Его личное касалось только его самого. Доктор прав — подвергать опасности других никак не должно. Следовало позаботиться о своих людях, потому ехать в имение было опасно. Оставался один выход, и Александр твердо намеревался его использовать.
Он не отпустит Лизу. Ни за что. Не теперь, когда она была так близко и так беспомощна. «И ежели суждено ей перенести все это, я буду рядом», — размышлял Александр, безмерно удивляясь собственной решимости. Когда была больна Нинель, он старался отстраниться от ее болезни, возвращаясь только, когда она шла на поправку.

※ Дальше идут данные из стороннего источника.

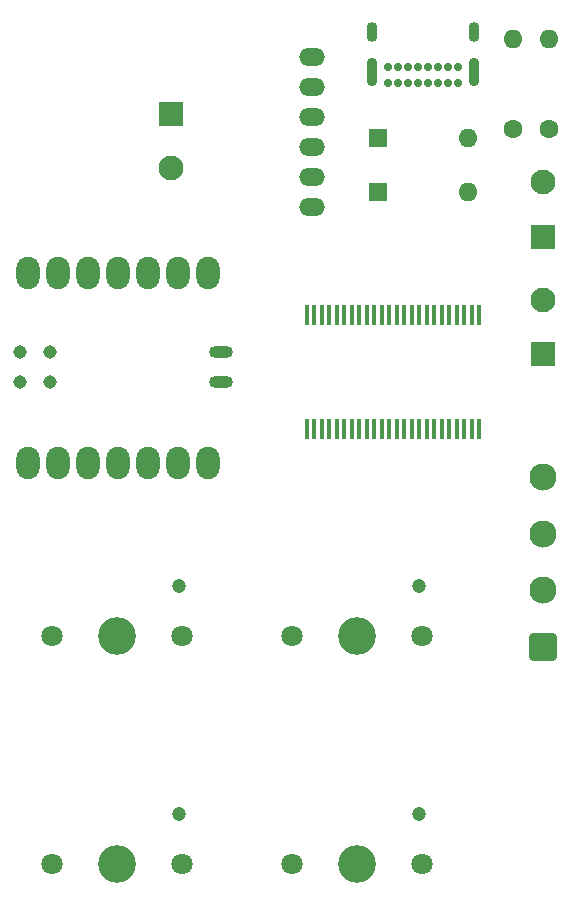
<source format=gbr>
%TF.GenerationSoftware,KiCad,Pcbnew,(6.0.1)*%
%TF.CreationDate,2022-02-21T12:46:14-05:00*%
%TF.ProjectId,InductorSchem,496e6475-6374-46f7-9253-6368656d2e6b,1*%
%TF.SameCoordinates,Original*%
%TF.FileFunction,Soldermask,Top*%
%TF.FilePolarity,Negative*%
%FSLAX46Y46*%
G04 Gerber Fmt 4.6, Leading zero omitted, Abs format (unit mm)*
G04 Created by KiCad (PCBNEW (6.0.1)) date 2022-02-21 12:46:14*
%MOMM*%
%LPD*%
G01*
G04 APERTURE LIST*
G04 Aperture macros list*
%AMRoundRect*
0 Rectangle with rounded corners*
0 $1 Rounding radius*
0 $2 $3 $4 $5 $6 $7 $8 $9 X,Y pos of 4 corners*
0 Add a 4 corners polygon primitive as box body*
4,1,4,$2,$3,$4,$5,$6,$7,$8,$9,$2,$3,0*
0 Add four circle primitives for the rounded corners*
1,1,$1+$1,$2,$3*
1,1,$1+$1,$4,$5*
1,1,$1+$1,$6,$7*
1,1,$1+$1,$8,$9*
0 Add four rect primitives between the rounded corners*
20,1,$1+$1,$2,$3,$4,$5,0*
20,1,$1+$1,$4,$5,$6,$7,0*
20,1,$1+$1,$6,$7,$8,$9,0*
20,1,$1+$1,$8,$9,$2,$3,0*%
G04 Aperture macros list end*
%ADD10O,2.200000X1.500000*%
%ADD11O,1.998980X2.748280*%
%ADD12O,2.032000X1.016000*%
%ADD13C,1.143000*%
%ADD14R,0.405600X1.715999*%
%ADD15RoundRect,0.250001X0.899999X-0.899999X0.899999X0.899999X-0.899999X0.899999X-0.899999X-0.899999X0*%
%ADD16C,2.300000*%
%ADD17C,0.700000*%
%ADD18O,0.900000X2.400000*%
%ADD19O,0.900000X1.700000*%
%ADD20R,1.600000X1.600000*%
%ADD21O,1.600000X1.600000*%
%ADD22RoundRect,0.250001X0.799999X-0.799999X0.799999X0.799999X-0.799999X0.799999X-0.799999X-0.799999X0*%
%ADD23C,2.100000*%
%ADD24C,1.600000*%
%ADD25C,3.200000*%
%ADD26C,1.800000*%
%ADD27C,1.200000*%
%ADD28RoundRect,0.250001X-0.799999X0.799999X-0.799999X-0.799999X0.799999X-0.799999X0.799999X0.799999X0*%
G04 APERTURE END LIST*
D10*
%TO.C,U2*%
X148094000Y-58676917D03*
X148094000Y-61216917D03*
X148094000Y-63756917D03*
X148094000Y-66296917D03*
X148094000Y-68836917D03*
X148094000Y-71376917D03*
%TD*%
D11*
%TO.C,U1*%
X124064490Y-93125290D03*
X126604490Y-93125290D03*
X129144490Y-93125290D03*
X131684490Y-93125290D03*
X134224490Y-93125290D03*
X136764490Y-93125290D03*
X139304490Y-93125290D03*
X139304490Y-76960730D03*
X136764490Y-76960730D03*
X134224490Y-76960730D03*
X131684490Y-76960730D03*
X129144490Y-76960730D03*
X126604490Y-76960730D03*
X124064490Y-76960730D03*
D12*
X140382310Y-86258410D03*
X140382310Y-83708410D03*
D13*
X123378123Y-86259607D03*
X123378123Y-83719607D03*
X125918123Y-86259607D03*
X125918123Y-83719607D03*
%TD*%
D14*
%TO.C,U3*%
X147637500Y-90170000D03*
X148272500Y-90170000D03*
X148907500Y-90170000D03*
X149542500Y-90170000D03*
X150177500Y-90170000D03*
X150812500Y-90170000D03*
X151447500Y-90170000D03*
X152082500Y-90170000D03*
X152717500Y-90170000D03*
X153352500Y-90170000D03*
X153987500Y-90170000D03*
X154622500Y-90170000D03*
X155257500Y-90170000D03*
X155892500Y-90170000D03*
X156527500Y-90170000D03*
X157162500Y-90170000D03*
X157797500Y-90170000D03*
X158432500Y-90170000D03*
X159067500Y-90170000D03*
X159702500Y-90170000D03*
X160337500Y-90170000D03*
X160972500Y-90170000D03*
X161607500Y-90170000D03*
X162242500Y-90170000D03*
X162242500Y-80518000D03*
X161607500Y-80518000D03*
X160972500Y-80518000D03*
X160337500Y-80518000D03*
X159702500Y-80518000D03*
X159067500Y-80518000D03*
X158432500Y-80518000D03*
X157797500Y-80518000D03*
X157162500Y-80518000D03*
X156527500Y-80518000D03*
X155892500Y-80518000D03*
X155257500Y-80518000D03*
X154622500Y-80518000D03*
X153987500Y-80518000D03*
X153352500Y-80518000D03*
X152717500Y-80518000D03*
X152082500Y-80518000D03*
X151447500Y-80518000D03*
X150812500Y-80518000D03*
X150177500Y-80518000D03*
X149542500Y-80518000D03*
X148907500Y-80518000D03*
X148272500Y-80518000D03*
X147637500Y-80518000D03*
%TD*%
D15*
%TO.C,J5*%
X167640000Y-108660000D03*
D16*
X167640000Y-103860000D03*
X167640000Y-99060000D03*
X167640000Y-94260000D03*
%TD*%
D17*
%TO.C,J1*%
X160455000Y-60921000D03*
X159605000Y-60921000D03*
X158755000Y-60921000D03*
X157905000Y-60921000D03*
X157055000Y-60921000D03*
X156205000Y-60921000D03*
X155355000Y-60921000D03*
X154505000Y-60921000D03*
X154505000Y-59571000D03*
X155355000Y-59571000D03*
X156205000Y-59571000D03*
X157055000Y-59571000D03*
X157905000Y-59571000D03*
X158755000Y-59571000D03*
X159605000Y-59571000D03*
X160455000Y-59571000D03*
D18*
X153155000Y-59941000D03*
D19*
X153155000Y-56561000D03*
X161805000Y-56561000D03*
D18*
X161805000Y-59941000D03*
%TD*%
D20*
%TO.C,D1*%
X153670000Y-70104000D03*
D21*
X161290000Y-70104000D03*
%TD*%
D22*
%TO.C,J3*%
X167640000Y-73928000D03*
D23*
X167640000Y-69328000D03*
%TD*%
D24*
%TO.C,R2*%
X168148000Y-64770000D03*
D21*
X168148000Y-57150000D03*
%TD*%
D20*
%TO.C,D2*%
X153670000Y-65532000D03*
D21*
X161290000Y-65532000D03*
%TD*%
D25*
%TO.C,SW4*%
X151892000Y-127000000D03*
D26*
X146392000Y-127000000D03*
X157392000Y-127000000D03*
D27*
X157112000Y-122800000D03*
%TD*%
D22*
%TO.C,J4*%
X167640000Y-83848000D03*
D23*
X167640000Y-79248000D03*
%TD*%
D28*
%TO.C,J2*%
X136144000Y-63500000D03*
D23*
X136144000Y-68100000D03*
%TD*%
D27*
%TO.C,SW3*%
X157112000Y-103496000D03*
D25*
X151892000Y-107696000D03*
D26*
X157392000Y-107696000D03*
X146392000Y-107696000D03*
%TD*%
%TO.C,SW1*%
X126072000Y-107696000D03*
D25*
X131572000Y-107696000D03*
D27*
X136792000Y-103496000D03*
D26*
X137072000Y-107696000D03*
%TD*%
%TO.C,SW2*%
X126072000Y-127000000D03*
D27*
X136792000Y-122800000D03*
D25*
X131572000Y-127000000D03*
D26*
X137072000Y-127000000D03*
%TD*%
D24*
%TO.C,R1*%
X165100000Y-64770000D03*
D21*
X165100000Y-57150000D03*
%TD*%
M02*

</source>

Видеть Oiselet[361] больной и слабой для него было сущей мукой. Потому Александр даже не успел проститься с женой: когда Нинель умерла, он находился в отъезде…
В этот же раз даже на миг упустить Лизу из вида было для него немыслимо. Почему-то казалось, случись такое, и она растворится, растает, вновь ускользнет из его жизни.